Sorry about the wally - didn’t know that, and I always wanted to try it out. Don’t hang out in the pit generally. :slight_smile: No hard feelings I hope??

As far as the skip thing… I don’t think it’s that problematic that he would be that well informed. Jaz obviously researched the gang with INCREDIBLE thoroughness… and that’s easier than actually pulling the strings behind such events. She was just doing her due dilligence, and she passed on to ‘skip’ any of her research that might be important for him, since he was going out on a pretty big limb.

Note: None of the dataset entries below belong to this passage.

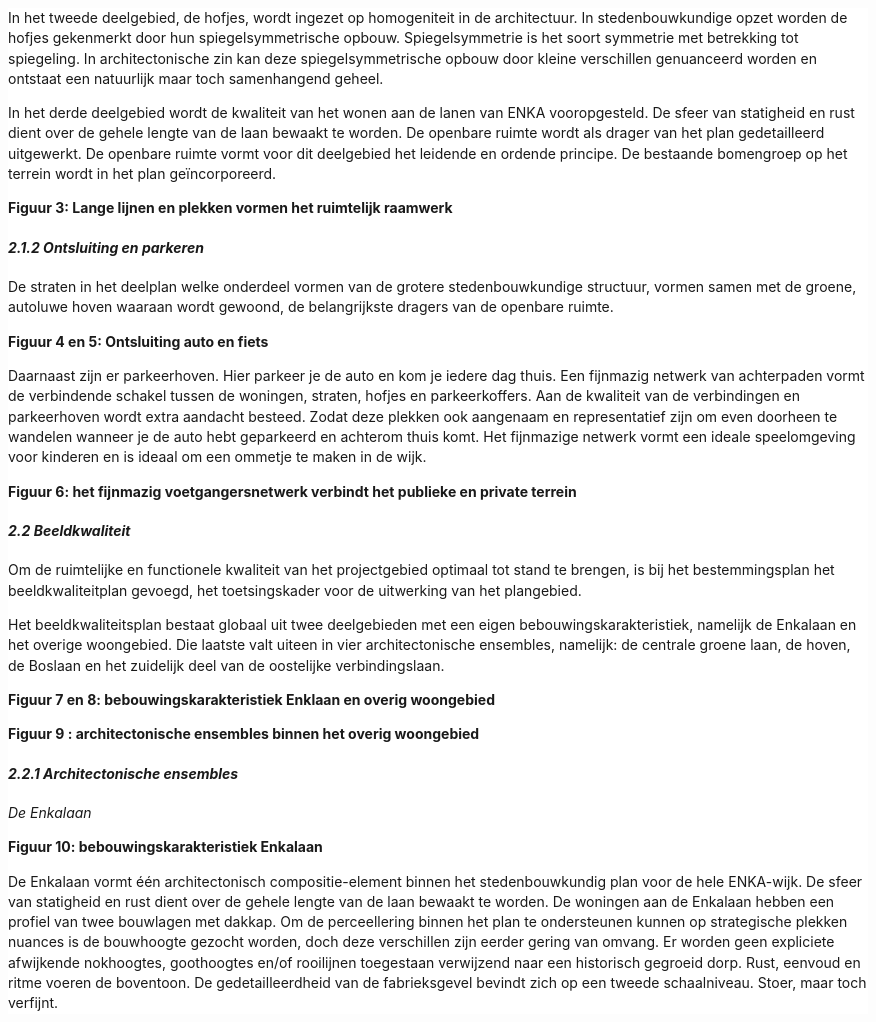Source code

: In het tweede deelgebied, de hofjes, wordt ingezet op homogeniteit in de architectuur. In stedenbouwkundige opzet worden de hofjes gekenmerkt door hun spiegelsymmetrische opbouw. Spiegelsymmetrie is het soort symmetrie met betrekking tot spiegeling. In architectonische zin kan deze spiegelsymmetrische opbouw door kleine verschillen genuanceerd worden en ontstaat een natuurlijk maar toch samenhangend geheel.

In het derde deelgebied wordt de kwaliteit van het wonen aan de lanen van ENKA vooropgesteld. De sfeer van statigheid en rust dient over de gehele lengte van de laan bewaakt te worden. De openbare ruimte wordt als drager van het plan gedetailleerd uitgewerkt. De openbare ruimte vormt voor dit deelgebied het leidende en ordende principe. De bestaande bomengroep op het terrein wordt in het plan geïncorporeerd.

**Figuur 3: Lange lijnen en plekken vormen het ruimtelijk raamwerk**

#### *2.1.2 Ontsluiting en parkeren*

De straten in het deelplan welke onderdeel vormen van de grotere stedenbouwkundige structuur, vormen samen met de groene, autoluwe hoven waaraan wordt gewoond, de belangrijkste dragers van de openbare ruimte.

**Figuur 4 en 5: Ontsluiting auto en fiets** 

Daarnaast zijn er parkeerhoven. Hier parkeer je de auto en kom je iedere dag thuis. Een fijnmazig netwerk van achterpaden vormt de verbindende schakel tussen de woningen, straten, hofjes en parkeerkoffers. Aan de kwaliteit van de verbindingen en parkeerhoven wordt extra aandacht besteed. Zodat deze plekken ook aangenaam en representatief zijn om even doorheen te wandelen wanneer je de auto hebt geparkeerd en achterom thuis komt. Het fijnmazige netwerk vormt een ideale speelomgeving voor kinderen en is ideaal om een ommetje te maken in de wijk.

**Figuur 6: het fijnmazig voetgangersnetwerk verbindt het publieke en private terrein** 

#### *2.2 Beeldkwaliteit*

Om de ruimtelijke en functionele kwaliteit van het projectgebied optimaal tot stand te brengen, is bij het bestemmingsplan het beeldkwaliteitplan gevoegd, het toetsingskader voor de uitwerking van het plangebied.

Het beeldkwaliteitsplan bestaat globaal uit twee deelgebieden met een eigen bebouwingskarakteristiek, namelijk de Enkalaan en het overige woongebied. Die laatste valt uiteen in vier architectonische ensembles, namelijk: de centrale groene laan, de hoven, de Boslaan en het zuidelijk deel van de oostelijke verbindingslaan.

**Figuur 7 en 8: bebouwingskarakteristiek Enklaan en overig woongebied** 

**Figuur 9 : architectonische ensembles binnen het overig woongebied** 

#### *2.2.1 Architectonische ensembles*

*De Enkalaan*

**Figuur 10: bebouwingskarakteristiek Enkalaan** 

De Enkalaan vormt één architectonisch compositie-element binnen het stedenbouwkundig plan voor de hele ENKA-wijk. De sfeer van statigheid en rust dient over de gehele lengte van de laan bewaakt te worden. De woningen aan de Enkalaan hebben een profiel van twee bouwlagen met dakkap. Om de perceellering binnen het plan te ondersteunen kunnen op strategische plekken nuances is de bouwhoogte gezocht worden, doch deze verschillen zijn eerder gering van omvang. Er worden geen expliciete afwijkende nokhoogtes, goothoogtes en/of rooilijnen toegestaan verwijzend naar een historisch gegroeid dorp. Rust, eenvoud en ritme voeren de boventoon. De gedetailleerdheid van de fabrieksgevel bevindt zich op een tweede schaalniveau. Stoer, maar toch verfijnt.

As far as ‘not being reliable’… well, Skip was caught in a pretty big bind at the time, for all that he was keeping his bravado up. Might well have mentioned the ritual in the hopes that during all the confusion he’d be able to get free again… which, well – that wasn’t exactly how it happened, but was a pretty good try. :slight_smile:

I always assumed that Jasmine was just a passenger in Cordelia’s head as soon as she came back – unless there was some reason to exercise control. So Cordy comes back actually amnesiac, just like she appears, and her personality is thoroughly Cordy’s, because it is actually her. Whenever Jas needs Cordy to do something to further the plot, she steps in to control Cordy or, when possible, just “nudges” her so that she (Cordy) is not obviously being possessed. I don’t think any of that would be outside Jasmine’s abilities as demonstrated.

–Cliffy

I have to admit, I never delved too deeply into this because I knew I’d be disappointed in whatever retcon was conjured up. I just accept that things didn’t pan out the way the writers has planned due to a number of things that happened outside of their control. Heck, it was a rather disjointed time, stuff happened, and then the season ended as good as could be expected.

There was some good TV in there, and there was some really bad stuff as well, and trying to put a logical timeline together always seemed futile to me. I understand the desire to do so, but I think I’m never going to be happy with it so I’ve chosen to ignore the whole thing.

Please continue, I have no desire to stifle this discussion, just sharing my thoughts.